Fergusons frühes Lob für Messis zeitlose Brillanz

Im Jahr 2012, bei der Ballon d’Or-Zeremonie 2011, sprach Ferguson eine nachdrückliche Empfehlung für den damals 24-jährigen Lionel Messi aus, der kurz davor stand, seinen dritten Ballon d’Or in Folge zu gewinnen.
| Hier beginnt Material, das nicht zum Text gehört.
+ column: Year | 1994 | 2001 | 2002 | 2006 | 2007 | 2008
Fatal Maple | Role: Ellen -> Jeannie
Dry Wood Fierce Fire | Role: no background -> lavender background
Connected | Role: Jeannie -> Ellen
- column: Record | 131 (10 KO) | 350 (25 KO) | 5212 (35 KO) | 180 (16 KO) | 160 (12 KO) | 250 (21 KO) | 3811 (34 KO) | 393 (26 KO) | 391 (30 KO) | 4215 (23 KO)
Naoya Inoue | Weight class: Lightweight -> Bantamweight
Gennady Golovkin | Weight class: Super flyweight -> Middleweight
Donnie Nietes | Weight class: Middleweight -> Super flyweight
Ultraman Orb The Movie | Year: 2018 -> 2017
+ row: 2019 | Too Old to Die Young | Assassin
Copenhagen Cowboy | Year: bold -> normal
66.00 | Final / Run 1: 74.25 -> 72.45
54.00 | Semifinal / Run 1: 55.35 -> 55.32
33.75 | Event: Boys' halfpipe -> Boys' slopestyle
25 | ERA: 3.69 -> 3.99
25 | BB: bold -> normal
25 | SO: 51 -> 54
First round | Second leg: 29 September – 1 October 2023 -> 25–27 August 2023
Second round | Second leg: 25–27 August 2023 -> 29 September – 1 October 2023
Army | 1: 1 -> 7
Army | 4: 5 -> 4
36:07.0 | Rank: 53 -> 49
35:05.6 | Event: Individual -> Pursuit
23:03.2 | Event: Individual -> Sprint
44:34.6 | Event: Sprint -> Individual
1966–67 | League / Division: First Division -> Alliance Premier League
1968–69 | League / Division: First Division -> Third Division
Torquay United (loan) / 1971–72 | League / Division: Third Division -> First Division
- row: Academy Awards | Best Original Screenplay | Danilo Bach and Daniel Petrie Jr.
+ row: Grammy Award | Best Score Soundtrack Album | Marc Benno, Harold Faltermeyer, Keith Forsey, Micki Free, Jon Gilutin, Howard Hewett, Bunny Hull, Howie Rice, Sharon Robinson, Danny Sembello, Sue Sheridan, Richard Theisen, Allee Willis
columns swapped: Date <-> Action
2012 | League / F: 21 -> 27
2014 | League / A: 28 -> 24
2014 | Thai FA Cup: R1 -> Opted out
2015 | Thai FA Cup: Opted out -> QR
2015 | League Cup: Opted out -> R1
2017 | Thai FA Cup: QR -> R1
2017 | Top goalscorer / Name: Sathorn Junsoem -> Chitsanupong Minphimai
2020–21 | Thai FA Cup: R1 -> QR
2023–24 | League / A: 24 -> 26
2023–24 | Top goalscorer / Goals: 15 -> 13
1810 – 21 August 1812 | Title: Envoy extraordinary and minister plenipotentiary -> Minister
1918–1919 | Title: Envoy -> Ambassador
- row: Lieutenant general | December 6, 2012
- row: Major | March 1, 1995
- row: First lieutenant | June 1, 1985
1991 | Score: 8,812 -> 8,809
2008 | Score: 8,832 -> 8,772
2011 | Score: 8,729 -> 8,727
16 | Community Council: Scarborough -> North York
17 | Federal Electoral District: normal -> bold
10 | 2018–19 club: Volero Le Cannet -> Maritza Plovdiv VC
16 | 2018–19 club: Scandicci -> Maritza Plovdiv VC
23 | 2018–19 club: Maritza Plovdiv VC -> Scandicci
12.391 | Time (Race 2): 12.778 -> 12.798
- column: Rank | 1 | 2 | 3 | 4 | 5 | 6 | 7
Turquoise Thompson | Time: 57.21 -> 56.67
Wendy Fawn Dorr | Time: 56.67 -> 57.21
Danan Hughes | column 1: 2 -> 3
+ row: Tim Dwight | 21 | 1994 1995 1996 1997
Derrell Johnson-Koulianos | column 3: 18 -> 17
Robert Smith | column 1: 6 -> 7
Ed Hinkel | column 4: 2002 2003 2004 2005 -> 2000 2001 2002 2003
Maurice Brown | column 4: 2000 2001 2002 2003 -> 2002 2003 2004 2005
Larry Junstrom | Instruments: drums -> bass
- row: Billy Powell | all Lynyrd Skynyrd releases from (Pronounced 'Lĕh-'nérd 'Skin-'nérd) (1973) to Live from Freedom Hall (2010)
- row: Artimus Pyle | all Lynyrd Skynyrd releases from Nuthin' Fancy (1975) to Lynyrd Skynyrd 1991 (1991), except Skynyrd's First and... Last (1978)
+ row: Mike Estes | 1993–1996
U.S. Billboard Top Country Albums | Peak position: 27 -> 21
Dies geschah nur sieben Monate, nachdem Messi im Champions-League-Finale in Wembley eine Meisterleistung gegen Fergusons Manchester United gezeigt hatte – ein Spiel, das Ferguson dazu veranlasste, Pep Guardiolas Barcelona als die beste Mannschaft zu bezeichnen, der er je begegnet war.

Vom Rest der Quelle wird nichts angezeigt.